Product of a vector and its transpose (Projections)

You appear to be conflating the dot product $a\cdot b$ of two column vectors with the matrix product $a^Tb$, which computes the same value. The dot product is symmetric, but matrix multiplication is in general not commutative. Indeed, unless $A$ and $B$ are both square matrices of the same size, $AB$ and $BA$ don’t even have the same shape.

In the derivation that you cite, the vectors $a$ and $b$ are being treated as $n\times1$ matrices, so $a^T$ is a $1\times n$ matrix.
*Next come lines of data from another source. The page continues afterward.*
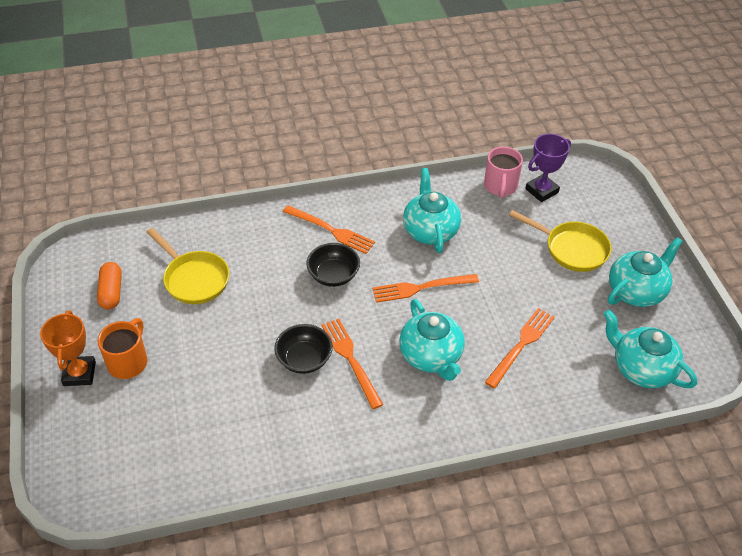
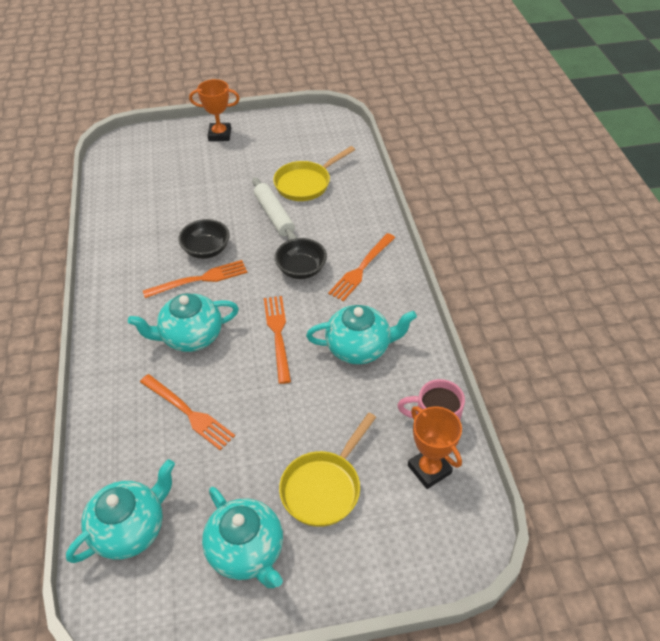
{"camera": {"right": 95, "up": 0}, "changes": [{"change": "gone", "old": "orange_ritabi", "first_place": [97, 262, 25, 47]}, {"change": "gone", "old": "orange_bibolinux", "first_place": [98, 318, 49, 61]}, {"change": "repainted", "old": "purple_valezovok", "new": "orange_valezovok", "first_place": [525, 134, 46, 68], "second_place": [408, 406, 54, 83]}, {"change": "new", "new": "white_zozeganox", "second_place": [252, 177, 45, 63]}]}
By the rules of matrix multiplication, $a^Ta$ and $a^Tb$ result in a $1\times1$ matrix, which is equivalent to a scalar, while $aa^T$ produces an $n\times n$ matrix: $$ a^Tb = \begin{bmatrix}a_1&a_2&\cdots&a_n\end{bmatrix}\begin{bmatrix}b_1\\b_2\\ \vdots\\b_n\end{bmatrix} = \begin{bmatrix}a_1b_1+a_2b_2+\cdots+a_n b_n\end{bmatrix} \\ a^Ta = \begin{bmatrix}a_1&a_2&\cdots&a_n\end{bmatrix}\begin{bmatrix}a_1\\a_2\\ \vdots\\a_n\end{bmatrix} = \begin{bmatrix}a_1^2+a_2^2+\cdots+a_n^2\end{bmatrix} $$ so $a^Tb$ is equivalent to $a\cdot b$, while $$aa^T = \begin{bmatrix}a_1\\a_2\\ \vdots\\a_n\end{bmatrix}\begin{bmatrix}a_1&a_2&\cdots&a_n\end{bmatrix} = \begin{bmatrix}a_1^2&a_1a_2&\cdots&a_1a_n \\ a_2a_1&a_2^2&\cdots&a_2a_n \\ \vdots&\vdots&\ddots&\vdots \\ a_na_1&a_na_2&\cdots&a_n^2\end{bmatrix}.$$ Note in particular that $b\cdot a=b^Ta$, not $ba^T$, as the latter is also an $n\times n$ matrix.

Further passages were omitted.